DOCUMENT PASSAGE:
=======
# Sticky  Free Linux Magazines



## hal8000

In the UK, we have a few dedicated Linux Magazines.
Linux Format, Linux Voice, Linux User and Developer.

Linux Voice makes all its back issues available to download as PDF completely free! If you want a printed copy you can subscribe online. Download link below:

https://www.linuxvoice.com/creative-commons-issues/

Full Circle Magazine.
Not to be outdone, Ubuntu Users can download Full Circle Magazine link below

Full Circle Magazine | The independent magazine for the Ubuntu Linux community.

PCLinux Magazine
If you prefer an rpm based distro, PCLinux Magazine link below

The PCLinuxOS Magazine: The Latest


----------



## MechToDev

hal8000 said:


> In the UK, we have a few dedicated Linux Magazines.
> Linux Format, Linux Voice, Linux User and Developer.
> 
> Linux Voice makes all its back issues available to download as PDF completely free! If you want a printed copy you can subscribe online. Download link below:
> 
> https://www.linuxvoice.com/creative-commons-issues/
> 
> Full Circle Magazine.
> Not to be outdone, Ubuntu Users can download Full Circle Magazine link below
> 
> Full Circle Magazine | The independent magazine for the Ubuntu Linux community.
> 
> PCLinux Magazine
> If you prefer an rpm based distro, PCLinux Magazine link below
> 
> The PCLinuxOS Magazine: The Latest


I've been a Linux user and admin for more than 14 years and never knew this. THANK YOU!


----------



## hal8000

You're welcome!
I started in 1999 so been using Linux for 19 years, through many, many changes.


----------



## blueicetwice

nice links, hal


----------
=======
RECORDED INFORMATION:

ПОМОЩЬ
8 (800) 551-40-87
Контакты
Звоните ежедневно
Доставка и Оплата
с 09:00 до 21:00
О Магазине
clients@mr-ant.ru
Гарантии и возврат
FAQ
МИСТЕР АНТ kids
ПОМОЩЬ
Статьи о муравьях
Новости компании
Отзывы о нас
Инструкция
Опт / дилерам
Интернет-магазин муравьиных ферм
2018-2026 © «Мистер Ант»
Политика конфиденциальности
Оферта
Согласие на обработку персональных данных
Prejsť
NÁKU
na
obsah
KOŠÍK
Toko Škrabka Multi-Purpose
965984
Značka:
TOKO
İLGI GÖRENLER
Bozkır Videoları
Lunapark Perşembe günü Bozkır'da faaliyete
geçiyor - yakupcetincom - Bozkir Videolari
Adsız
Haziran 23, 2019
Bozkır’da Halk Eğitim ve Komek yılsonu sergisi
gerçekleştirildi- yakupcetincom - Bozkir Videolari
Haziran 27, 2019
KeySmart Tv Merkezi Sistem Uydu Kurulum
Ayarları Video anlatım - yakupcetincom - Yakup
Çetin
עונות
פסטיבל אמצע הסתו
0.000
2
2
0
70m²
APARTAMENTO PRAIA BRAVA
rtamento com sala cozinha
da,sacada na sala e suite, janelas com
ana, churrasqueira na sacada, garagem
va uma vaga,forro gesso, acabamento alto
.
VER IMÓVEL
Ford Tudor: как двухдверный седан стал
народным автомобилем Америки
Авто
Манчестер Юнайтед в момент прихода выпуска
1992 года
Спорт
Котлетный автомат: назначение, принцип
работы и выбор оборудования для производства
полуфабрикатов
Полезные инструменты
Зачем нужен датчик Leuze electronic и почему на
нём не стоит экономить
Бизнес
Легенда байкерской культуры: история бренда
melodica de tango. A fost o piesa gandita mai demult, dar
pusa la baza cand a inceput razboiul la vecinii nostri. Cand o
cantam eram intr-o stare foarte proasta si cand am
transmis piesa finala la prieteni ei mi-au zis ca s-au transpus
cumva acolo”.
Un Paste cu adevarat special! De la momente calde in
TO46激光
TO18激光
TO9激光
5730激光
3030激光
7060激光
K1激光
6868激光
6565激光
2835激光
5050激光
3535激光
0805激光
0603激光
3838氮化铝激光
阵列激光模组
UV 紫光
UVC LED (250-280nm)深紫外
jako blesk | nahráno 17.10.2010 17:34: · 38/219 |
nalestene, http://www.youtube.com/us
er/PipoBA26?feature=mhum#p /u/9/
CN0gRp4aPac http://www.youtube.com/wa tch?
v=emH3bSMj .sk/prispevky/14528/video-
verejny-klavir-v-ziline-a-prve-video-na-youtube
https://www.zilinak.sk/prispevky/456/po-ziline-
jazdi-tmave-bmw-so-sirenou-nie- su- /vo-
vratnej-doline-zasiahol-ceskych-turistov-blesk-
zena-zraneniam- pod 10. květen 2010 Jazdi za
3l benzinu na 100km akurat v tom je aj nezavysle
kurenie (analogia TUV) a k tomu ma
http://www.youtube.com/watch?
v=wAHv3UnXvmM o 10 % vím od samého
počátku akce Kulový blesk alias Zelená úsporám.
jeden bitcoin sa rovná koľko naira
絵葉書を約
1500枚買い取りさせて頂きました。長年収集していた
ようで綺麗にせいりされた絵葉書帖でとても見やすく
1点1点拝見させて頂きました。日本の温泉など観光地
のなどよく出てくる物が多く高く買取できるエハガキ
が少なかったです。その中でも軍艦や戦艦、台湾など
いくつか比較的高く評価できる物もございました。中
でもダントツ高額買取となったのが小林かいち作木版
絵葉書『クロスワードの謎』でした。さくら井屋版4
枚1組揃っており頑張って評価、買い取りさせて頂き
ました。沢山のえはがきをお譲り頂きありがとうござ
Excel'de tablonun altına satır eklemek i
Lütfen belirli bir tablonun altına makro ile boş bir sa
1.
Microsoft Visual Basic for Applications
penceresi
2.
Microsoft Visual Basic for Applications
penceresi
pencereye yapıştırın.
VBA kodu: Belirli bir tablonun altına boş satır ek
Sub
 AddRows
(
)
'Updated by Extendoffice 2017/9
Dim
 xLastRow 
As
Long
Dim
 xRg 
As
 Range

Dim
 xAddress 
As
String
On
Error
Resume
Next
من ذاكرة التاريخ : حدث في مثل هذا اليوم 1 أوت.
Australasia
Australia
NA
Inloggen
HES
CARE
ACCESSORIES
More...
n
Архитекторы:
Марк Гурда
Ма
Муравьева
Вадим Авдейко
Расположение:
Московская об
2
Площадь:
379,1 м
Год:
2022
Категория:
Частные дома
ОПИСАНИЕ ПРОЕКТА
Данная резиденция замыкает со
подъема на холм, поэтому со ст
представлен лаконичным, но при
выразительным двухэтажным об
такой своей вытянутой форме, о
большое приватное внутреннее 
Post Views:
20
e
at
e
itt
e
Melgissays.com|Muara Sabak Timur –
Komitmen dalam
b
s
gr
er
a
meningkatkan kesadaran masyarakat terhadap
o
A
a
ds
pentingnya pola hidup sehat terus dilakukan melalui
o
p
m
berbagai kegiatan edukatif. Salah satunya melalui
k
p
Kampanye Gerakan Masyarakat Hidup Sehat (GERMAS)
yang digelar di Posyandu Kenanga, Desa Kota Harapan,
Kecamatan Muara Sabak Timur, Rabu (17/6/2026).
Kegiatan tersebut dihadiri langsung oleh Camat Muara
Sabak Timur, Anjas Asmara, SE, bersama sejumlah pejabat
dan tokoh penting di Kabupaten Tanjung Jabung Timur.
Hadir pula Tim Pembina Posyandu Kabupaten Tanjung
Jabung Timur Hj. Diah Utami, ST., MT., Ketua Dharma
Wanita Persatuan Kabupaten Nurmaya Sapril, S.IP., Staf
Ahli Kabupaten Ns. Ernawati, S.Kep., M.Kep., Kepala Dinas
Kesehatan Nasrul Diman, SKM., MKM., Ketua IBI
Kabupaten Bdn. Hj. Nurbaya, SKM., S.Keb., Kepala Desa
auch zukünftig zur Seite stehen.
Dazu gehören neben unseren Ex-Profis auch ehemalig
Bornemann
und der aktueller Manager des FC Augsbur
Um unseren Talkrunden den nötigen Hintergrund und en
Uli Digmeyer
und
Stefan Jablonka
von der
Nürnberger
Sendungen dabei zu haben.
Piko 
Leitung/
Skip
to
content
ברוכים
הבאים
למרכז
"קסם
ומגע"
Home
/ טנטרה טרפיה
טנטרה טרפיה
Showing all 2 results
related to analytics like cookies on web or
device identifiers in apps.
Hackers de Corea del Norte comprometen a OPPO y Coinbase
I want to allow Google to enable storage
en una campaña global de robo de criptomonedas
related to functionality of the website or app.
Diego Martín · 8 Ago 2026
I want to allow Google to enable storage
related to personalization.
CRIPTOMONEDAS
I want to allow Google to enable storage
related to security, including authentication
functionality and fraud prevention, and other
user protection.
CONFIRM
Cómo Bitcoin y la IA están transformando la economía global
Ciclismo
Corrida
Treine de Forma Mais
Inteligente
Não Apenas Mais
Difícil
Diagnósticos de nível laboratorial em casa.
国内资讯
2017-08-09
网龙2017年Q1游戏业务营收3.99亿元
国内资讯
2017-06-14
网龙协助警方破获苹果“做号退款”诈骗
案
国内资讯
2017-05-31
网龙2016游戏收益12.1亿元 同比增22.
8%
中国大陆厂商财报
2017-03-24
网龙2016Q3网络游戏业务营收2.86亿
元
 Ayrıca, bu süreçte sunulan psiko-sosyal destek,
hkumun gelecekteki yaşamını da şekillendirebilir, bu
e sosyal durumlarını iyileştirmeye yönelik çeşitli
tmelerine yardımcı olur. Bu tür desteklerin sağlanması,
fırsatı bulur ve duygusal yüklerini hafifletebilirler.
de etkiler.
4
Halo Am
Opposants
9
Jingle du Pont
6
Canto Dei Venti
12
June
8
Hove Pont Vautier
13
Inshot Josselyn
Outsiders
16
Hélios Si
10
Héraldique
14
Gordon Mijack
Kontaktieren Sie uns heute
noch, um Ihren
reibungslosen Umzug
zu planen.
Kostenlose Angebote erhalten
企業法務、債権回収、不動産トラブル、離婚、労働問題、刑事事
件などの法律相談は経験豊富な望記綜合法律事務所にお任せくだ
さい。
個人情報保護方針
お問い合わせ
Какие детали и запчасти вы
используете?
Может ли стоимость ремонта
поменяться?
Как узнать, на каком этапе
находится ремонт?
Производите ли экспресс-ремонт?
=======
TASK DIRECTIONS:
Reproduce the forum thread on free Linux magazines above in full, word for word.

TASK OUTPUT:
# Sticky  Free Linux Magazines



## hal8000

In the UK, we have a few dedicated Linux Magazines.
Linux Format, Linux Voice, Linux User and Developer.

Linux Voice makes all its back issues available to download as PDF completely free! If you want a printed copy you can subscribe online. Download link below:

https://www.linuxvoice.com/creative-commons-issues/

Full Circle Magazine.
Not to be outdone, Ubuntu Users can download Full Circle Magazine link below

Full Circle Magazine | The independent magazine for the Ubuntu Linux community.

PCLinux Magazine
If you prefer an rpm based distro, PCLinux Magazine link below

The PCLinuxOS Magazine: The Latest


----------



## MechToDev

hal8000 said:


> In the UK, we have a few dedicated Linux Magazines.
> Linux Format, Linux Voice, Linux User and Developer.
> 
> Linux Voice makes all its back issues available to download as PDF completely free! If you want a printed copy you can subscribe online. Download link below:
> 
> https://www.linuxvoice.com/creative-commons-issues/
> 
> Full Circle Magazine.
> Not to be outdone, Ubuntu Users can download Full Circle Magazine link below
> 
> Full Circle Magazine | The independent magazine for the Ubuntu Linux community.
> 
> PCLinux Magazine
> If you prefer an rpm based distro, PCLinux Magazine link below
> 
> The PCLinuxOS Magazine: The Latest


I've been a Linux user and admin for more than 14 years and never knew this. THANK YOU!


----------



## hal8000

You're welcome!
I started in 1999 so been using Linux for 19 years, through many, many changes.


----------



## blueicetwice

nice links, hal


----------